Pokies reform faces a last minute challenge. Photo: Josh Robenstone
THE government's long-awaited poker machines reforms are facing a last minute challenge from the crossbench, with a push to give pokies venues longer to comply with rules designed to curb problem gambling.
The reforms would require venues with more than 20 machines to have voluntary precommitment on all its machines from 2016, with smaller venues given longer. There would also be a $250 ATM withdrawal limit in gaming venues.
The industry has argued that deadlines are too hard and too expensive to meet.
Fairfax Media understands independent MP Craig Thomson is seeking meetings with the government and opposition to discuss amendments, that includes a plan to remove rules to make all machines ''mandatory ready'' – forcing punters to set limits.

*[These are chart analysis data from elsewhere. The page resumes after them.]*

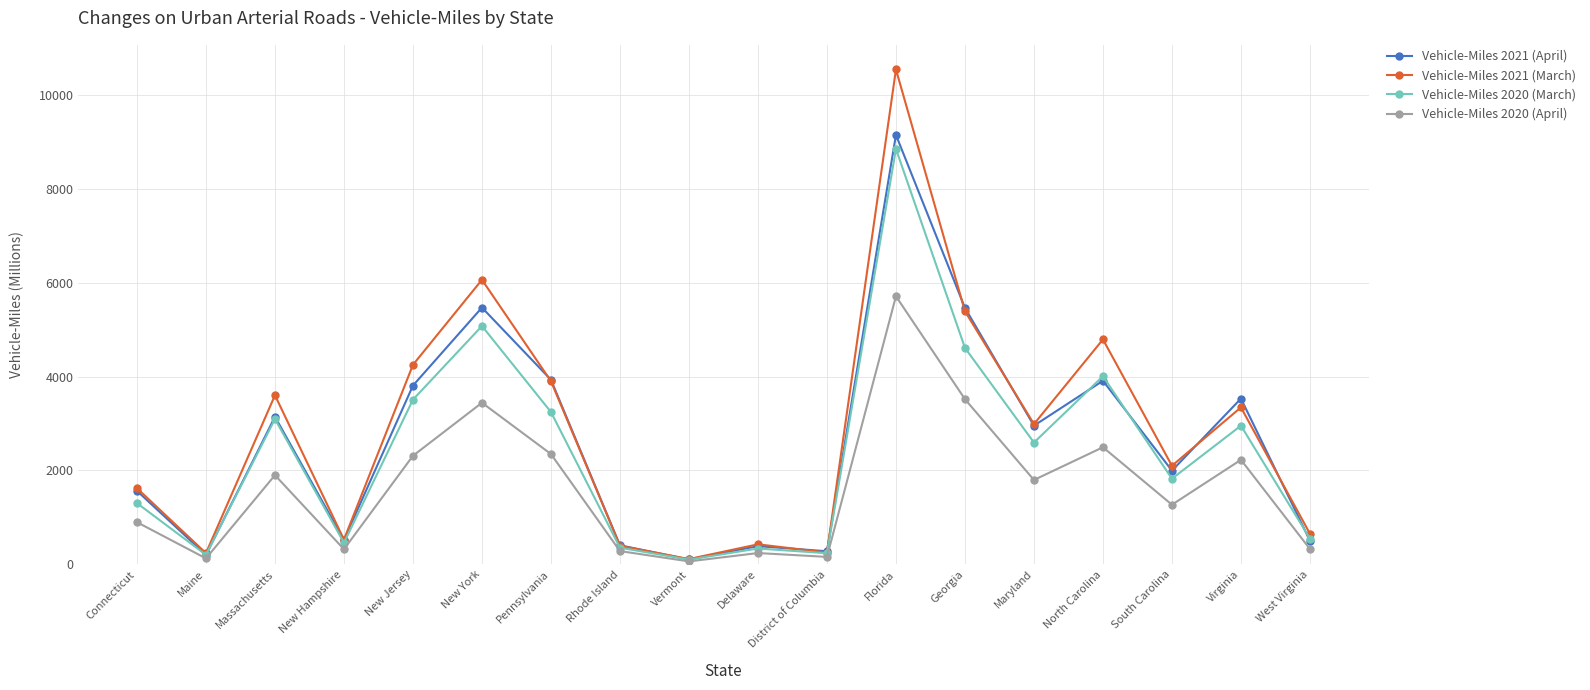

Which series has the largest total across all categories?

Vehicle-Miles 2021 (March)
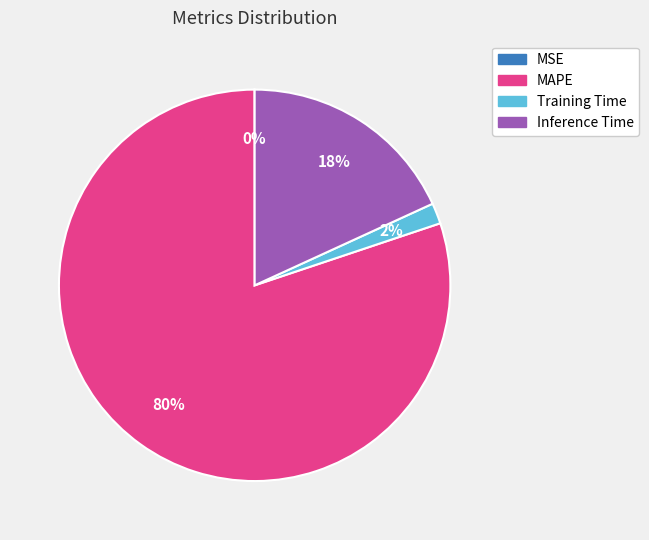

Which slice is the largest?

MAPE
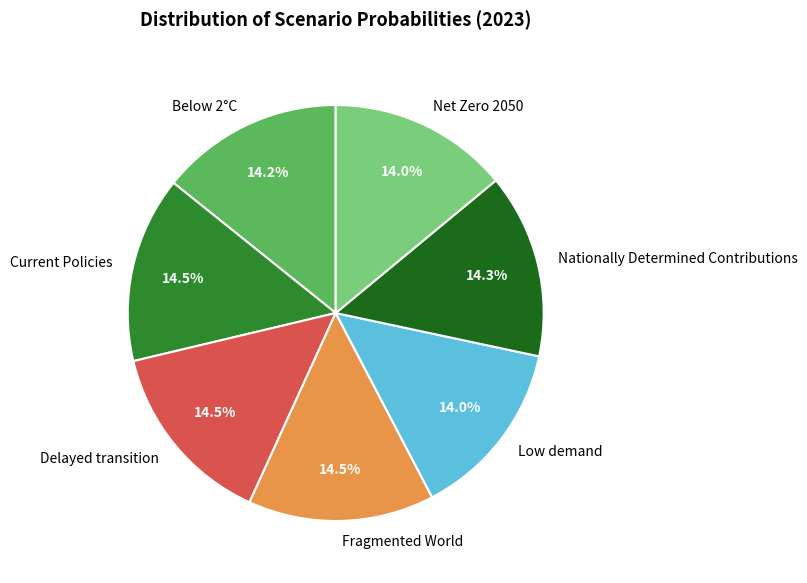

What is the total percentage of Below 2°C and Current Policies?

28.7%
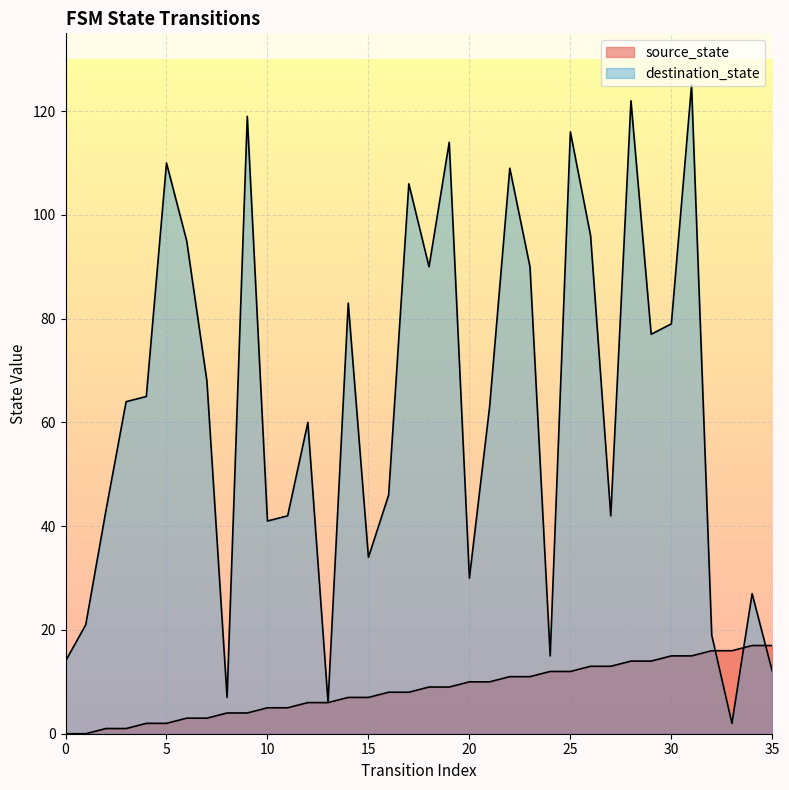

Between 9 and 35, which series saw the biggest shift?

destination_state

Those amendments would almost certainly anger the Greens and Tasmanian independent MP Andrew Wilkie who have reluctantly agreed to back the reforms.
Mr Thomson's other amendments would also require venues, with 11 or more pokies, to have just 20 per cent of their machines adapted to precommitment technology by 2016, with every machine to have the system by 2022.
ATM withdrawal limits would only apply 12 months after the law was given Royal Assent, not next May as planned.
The proposed amendments would also mean ATMs were exempt from withdrawal limits if the machines offered self-exclusion for punters, a system where people could lock themselves out of an ATM.
Mr Thomson, and others have expressed concern, that the current bill is too costly for smaller clubs to comply with.
Clubs Australia executive director Anthony Ball says the majority of clubs simply do not have the financial capacity to switch to voluntary pre-commitment by 2016.
The Coalition is yet to decide its position on the government's bill and will discuss it at Tuesday morning's party room meeting.